[Opening THE DATA section]

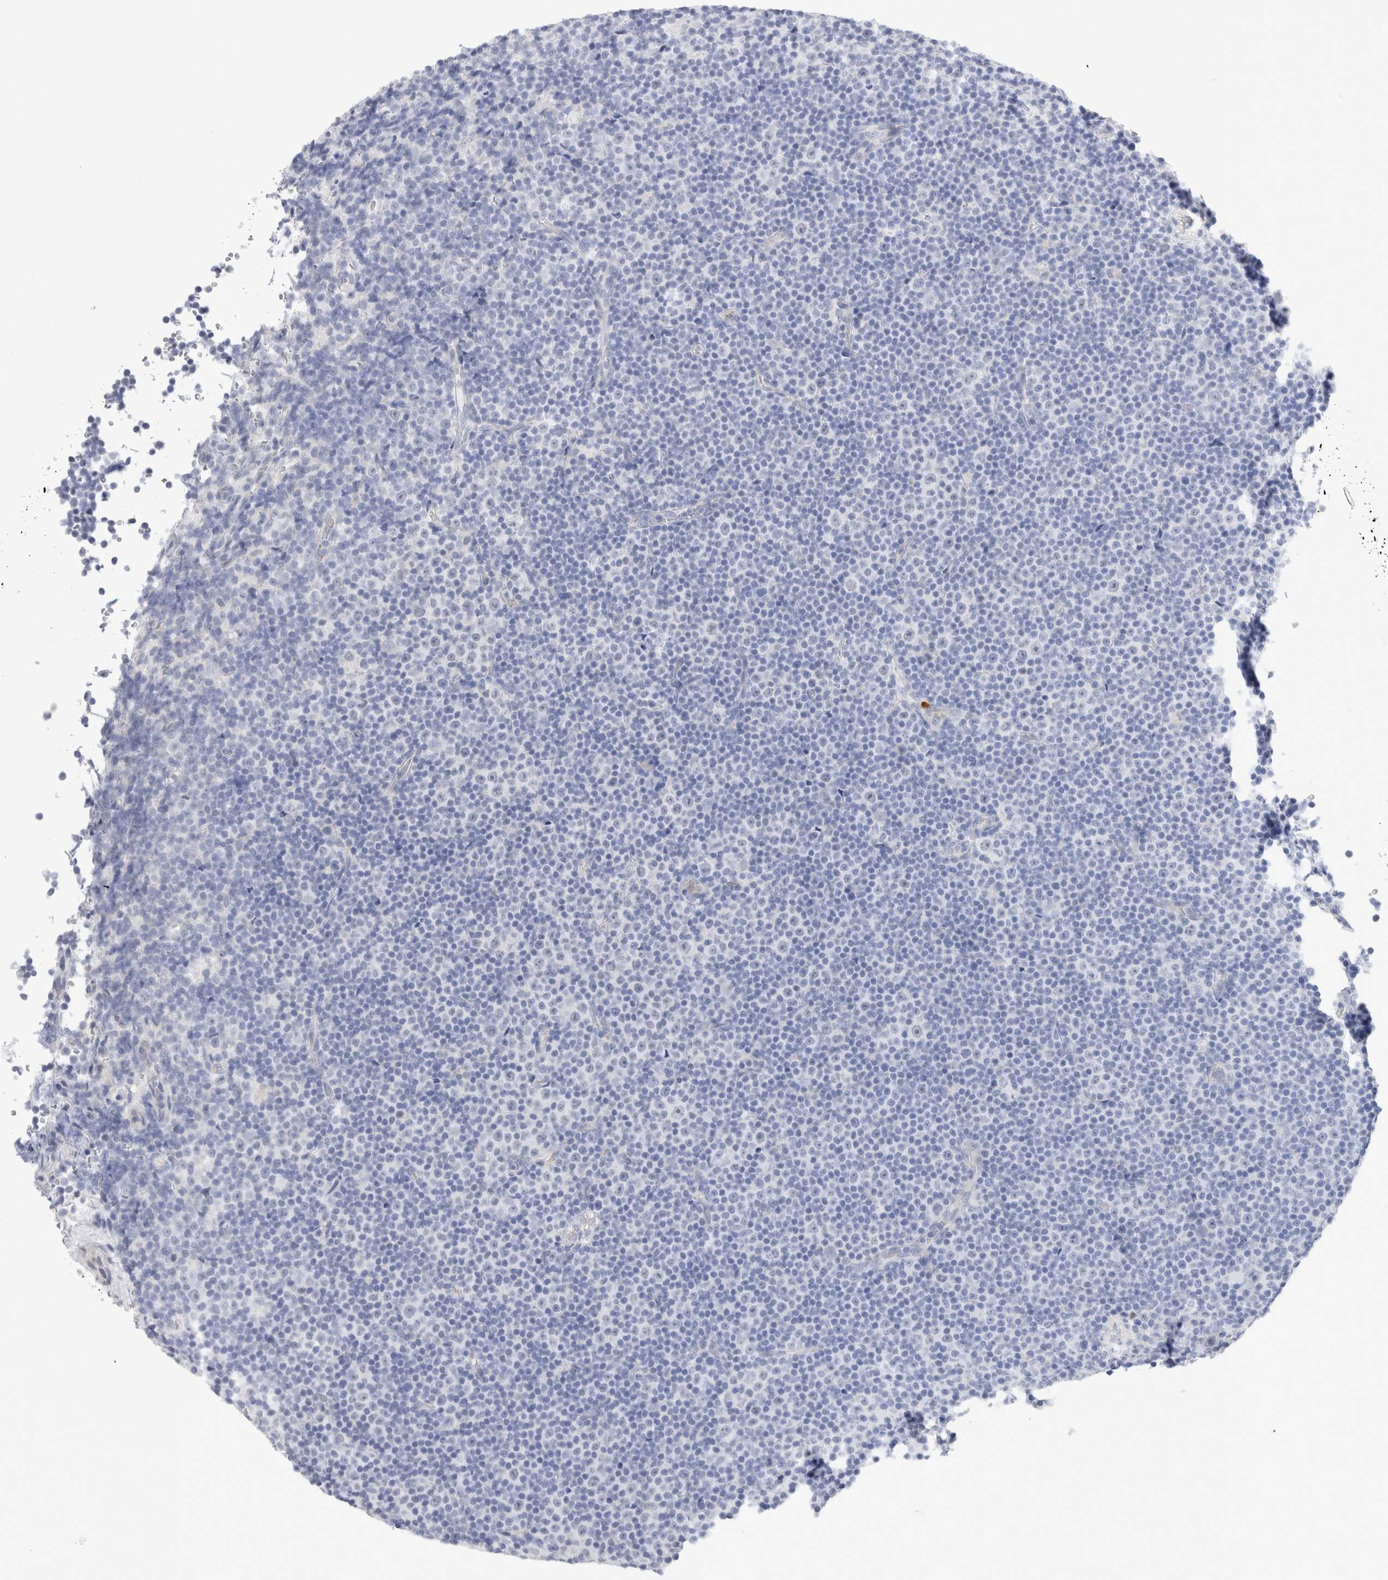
{"staining": {"intensity": "negative", "quantity": "none", "location": "none"}, "tissue": "lymphoma", "cell_type": "Tumor cells", "image_type": "cancer", "snomed": [{"axis": "morphology", "description": "Malignant lymphoma, non-Hodgkin's type, Low grade"}, {"axis": "topography", "description": "Lymph node"}], "caption": "An image of human lymphoma is negative for staining in tumor cells.", "gene": "SLC10A5", "patient": {"sex": "female", "age": 67}}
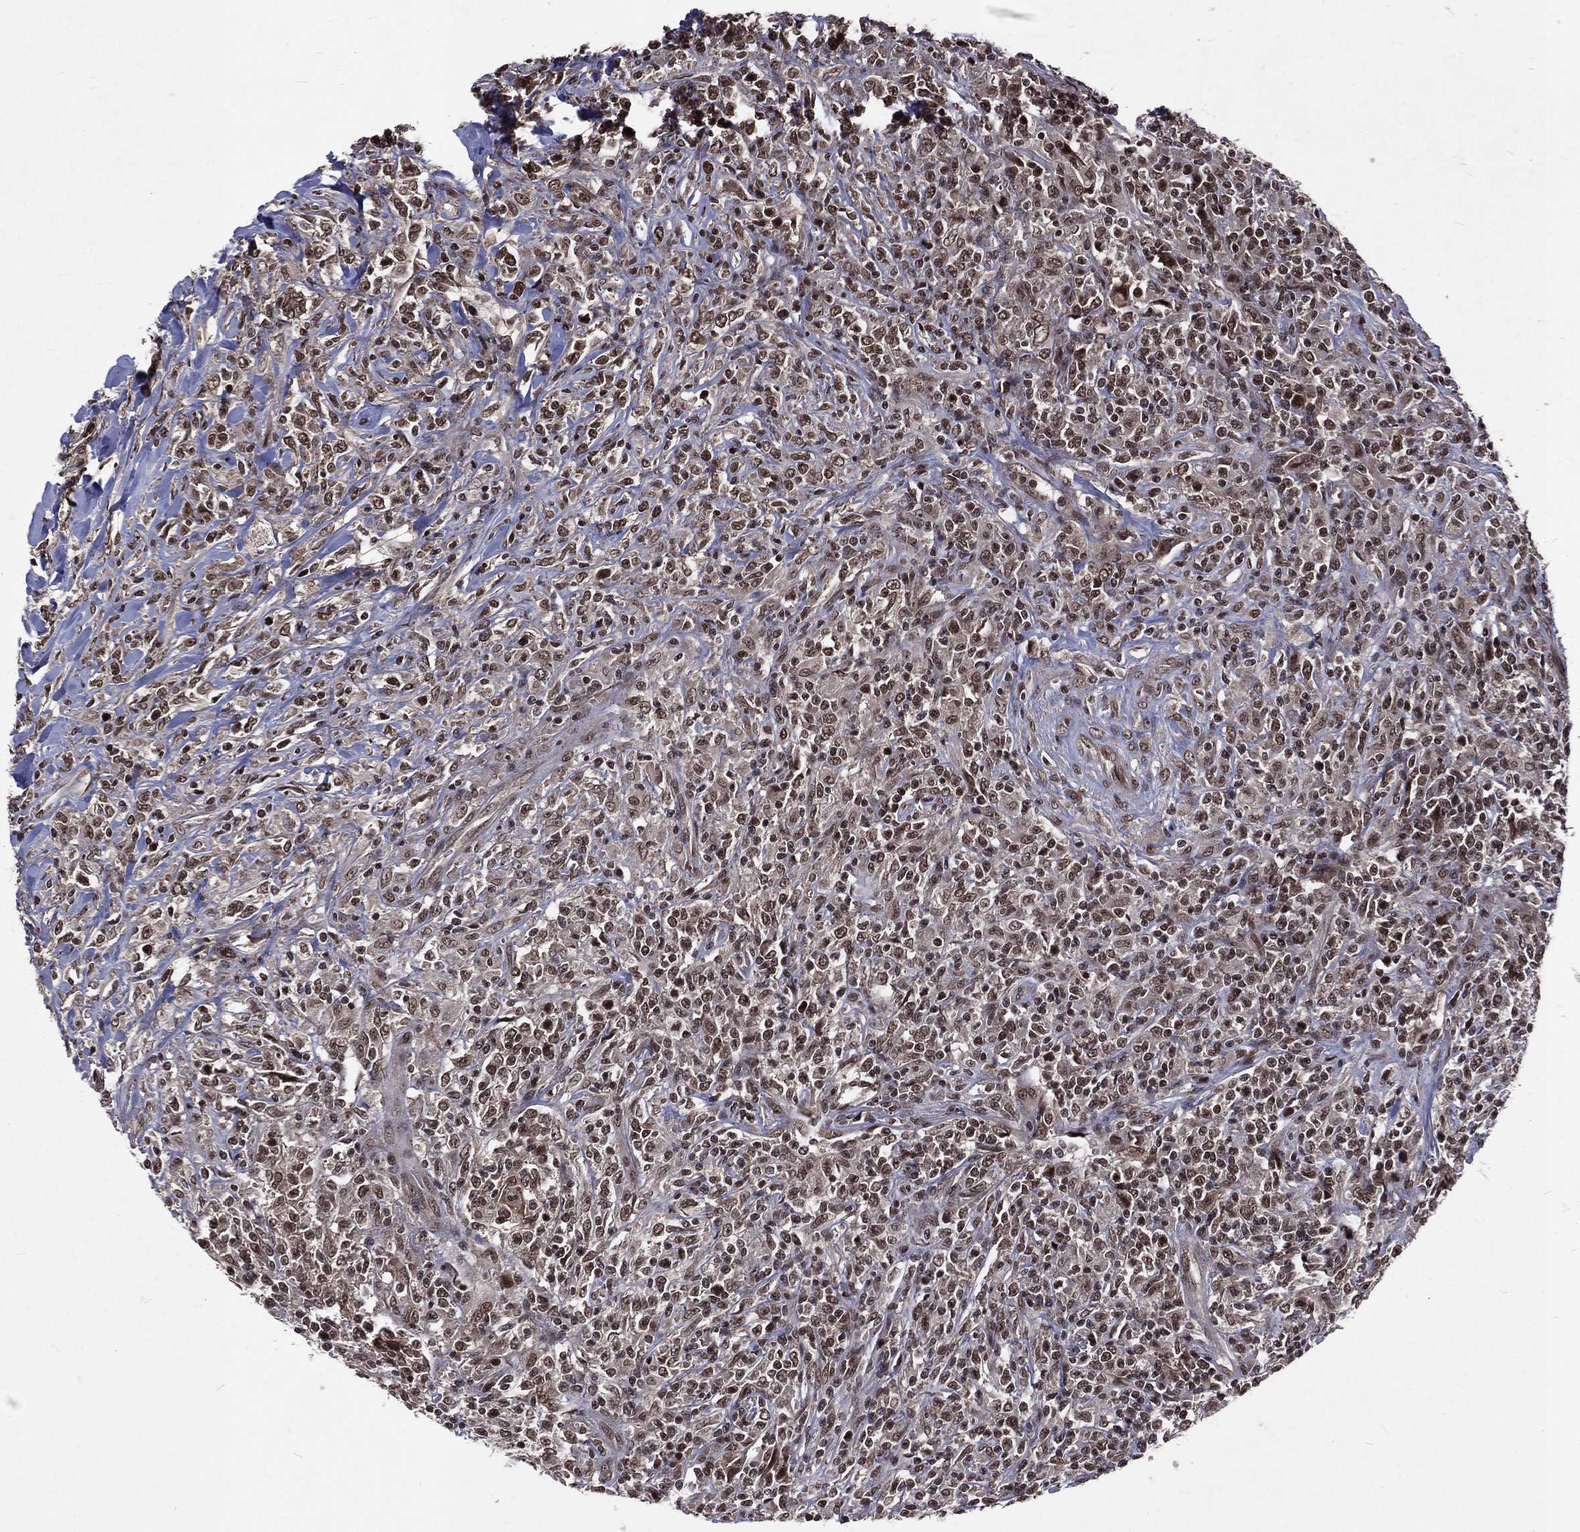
{"staining": {"intensity": "moderate", "quantity": "25%-75%", "location": "nuclear"}, "tissue": "lymphoma", "cell_type": "Tumor cells", "image_type": "cancer", "snomed": [{"axis": "morphology", "description": "Malignant lymphoma, non-Hodgkin's type, High grade"}, {"axis": "topography", "description": "Lung"}], "caption": "Brown immunohistochemical staining in human lymphoma exhibits moderate nuclear expression in about 25%-75% of tumor cells.", "gene": "DMAP1", "patient": {"sex": "male", "age": 79}}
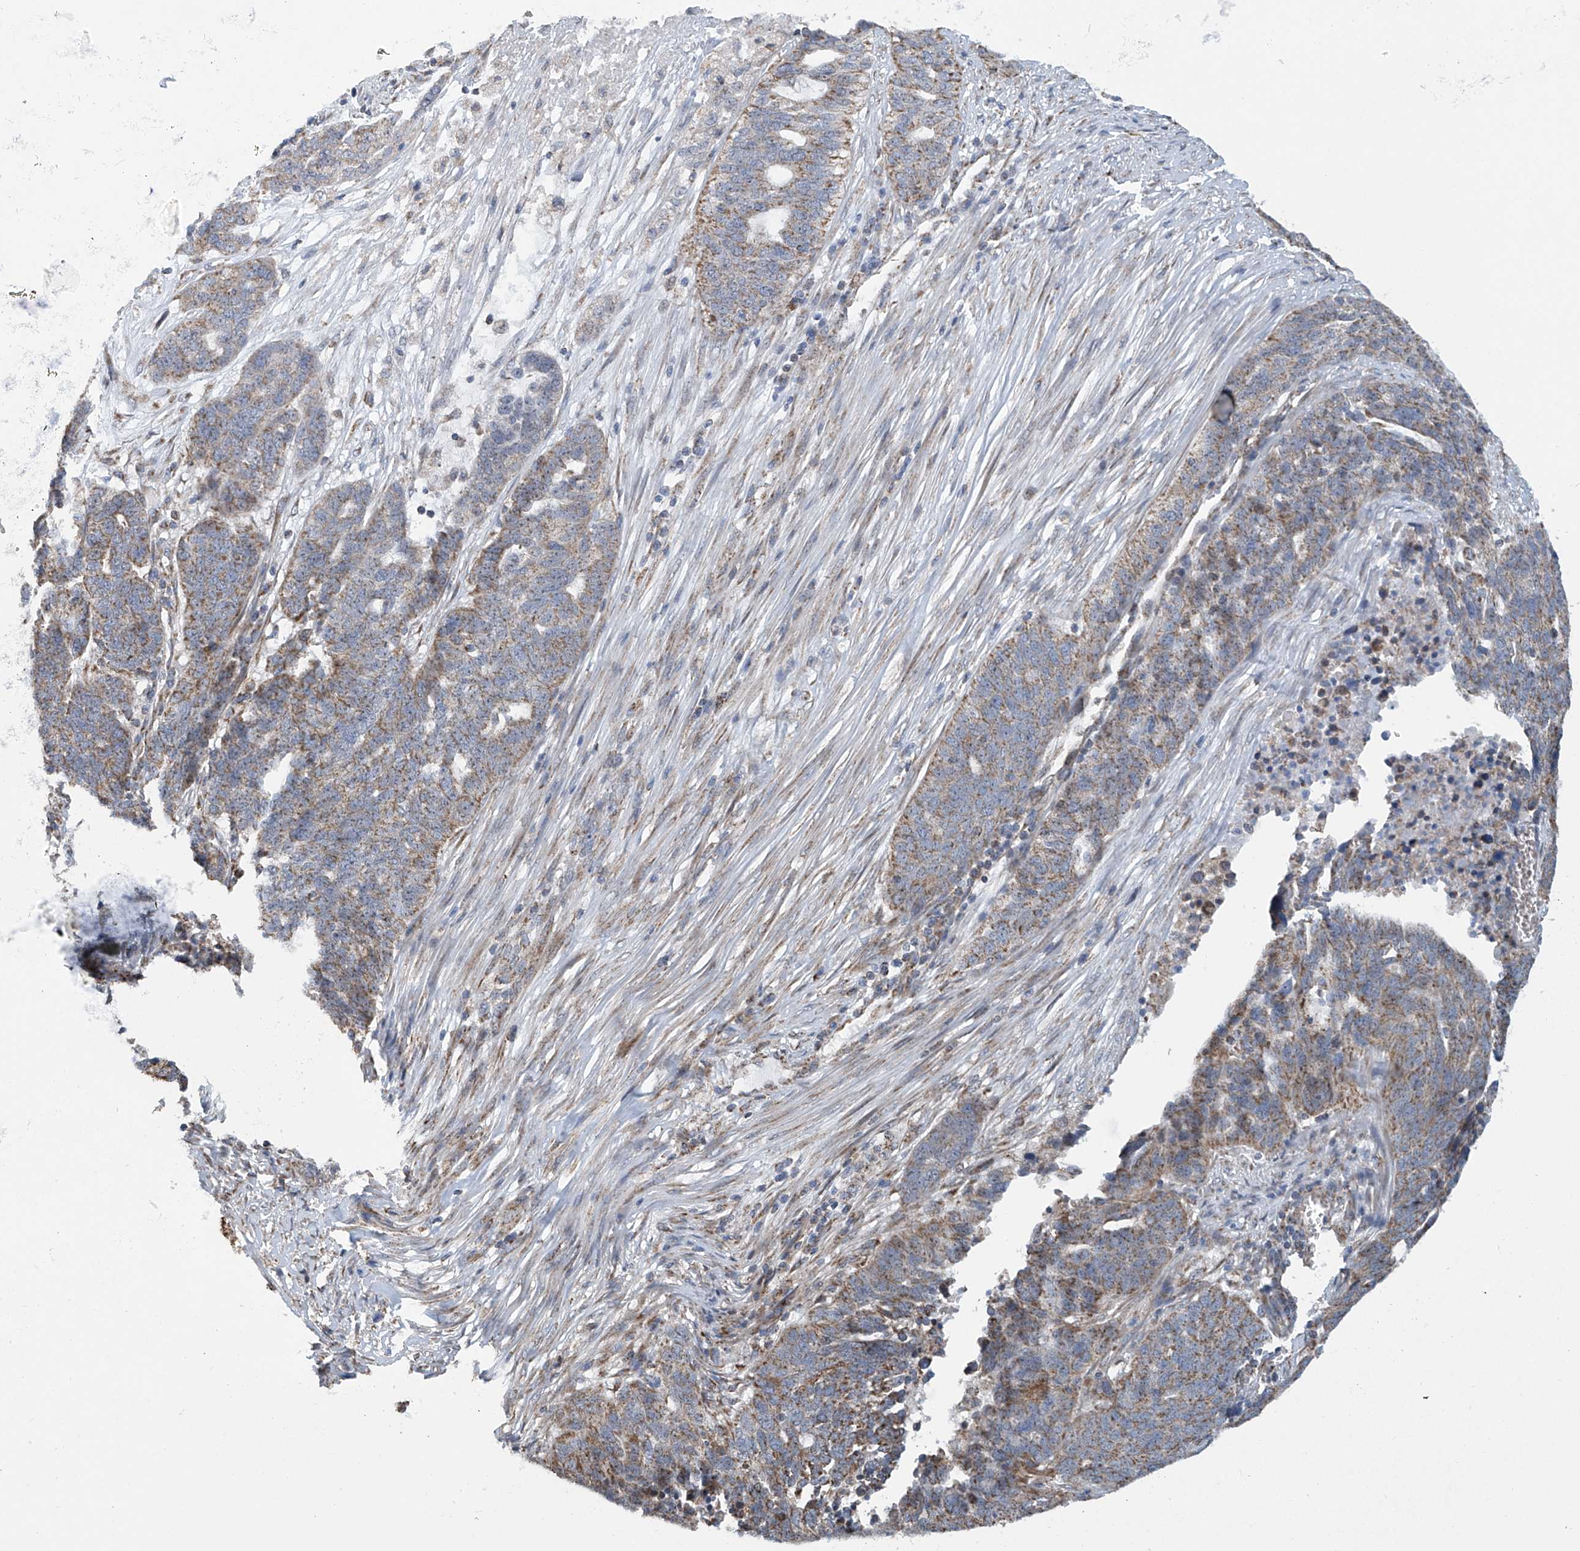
{"staining": {"intensity": "moderate", "quantity": "25%-75%", "location": "cytoplasmic/membranous"}, "tissue": "ovarian cancer", "cell_type": "Tumor cells", "image_type": "cancer", "snomed": [{"axis": "morphology", "description": "Cystadenocarcinoma, serous, NOS"}, {"axis": "topography", "description": "Ovary"}], "caption": "A medium amount of moderate cytoplasmic/membranous positivity is seen in approximately 25%-75% of tumor cells in ovarian cancer (serous cystadenocarcinoma) tissue. Using DAB (brown) and hematoxylin (blue) stains, captured at high magnification using brightfield microscopy.", "gene": "COMMD1", "patient": {"sex": "female", "age": 59}}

[Closing THE DATA section]

■ **WHAT IS BEING ASKED**:
Everything in the material goes into the copy exactly, except the images.

■ **SOLUTION TO THIS PROBLEM**:
{"staining": {"intensity": "negative", "quantity": "none", "location": "none"}, "tissue": "lymphoma", "cell_type": "Tumor cells", "image_type": "cancer", "snomed": [{"axis": "morphology", "description": "Malignant lymphoma, non-Hodgkin's type, Low grade"}, {"axis": "topography", "description": "Lymph node"}], "caption": "An image of human lymphoma is negative for staining in tumor cells.", "gene": "SLC10A5", "patient": {"sex": "female", "age": 67}}
{"staining": {"intensity": "moderate", "quantity": "25%-75%", "location": "nuclear"}, "tissue": "lymphoma", "cell_type": "Tumor cells", "image_type": "cancer", "snomed": [{"axis": "morphology", "description": "Malignant lymphoma, non-Hodgkin's type, High grade"}, {"axis": "topography", "description": "Lung"}], "caption": "Brown immunohistochemical staining in human lymphoma exhibits moderate nuclear expression in about 25%-75% of tumor cells.", "gene": "DMAP1", "patient": {"sex": "male", "age": 79}}
{"staining": {"intensity": "moderate", "quantity": "25%-75%", "location": "cytoplasmic/membranous"}, "tissue": "ovarian cancer", "cell_type": "Tumor cells", "image_type": "cancer", "snomed": [{"axis": "morphology", "description": "Cystadenocarcinoma, serous, NOS"}, {"axis": "topography", "description": "Ovary"}], "caption": "A medium amount of moderate cytoplasmic/membranous positivity is seen in approximately 25%-75% of tumor cells in ovarian cancer (serous cystadenocarcinoma) tissue. Using DAB (brown) and hematoxylin (blue) stains, captured at high magnification using brightfield microscopy.", "gene": "COMMD1", "patient": {"sex": "female", "age": 59}}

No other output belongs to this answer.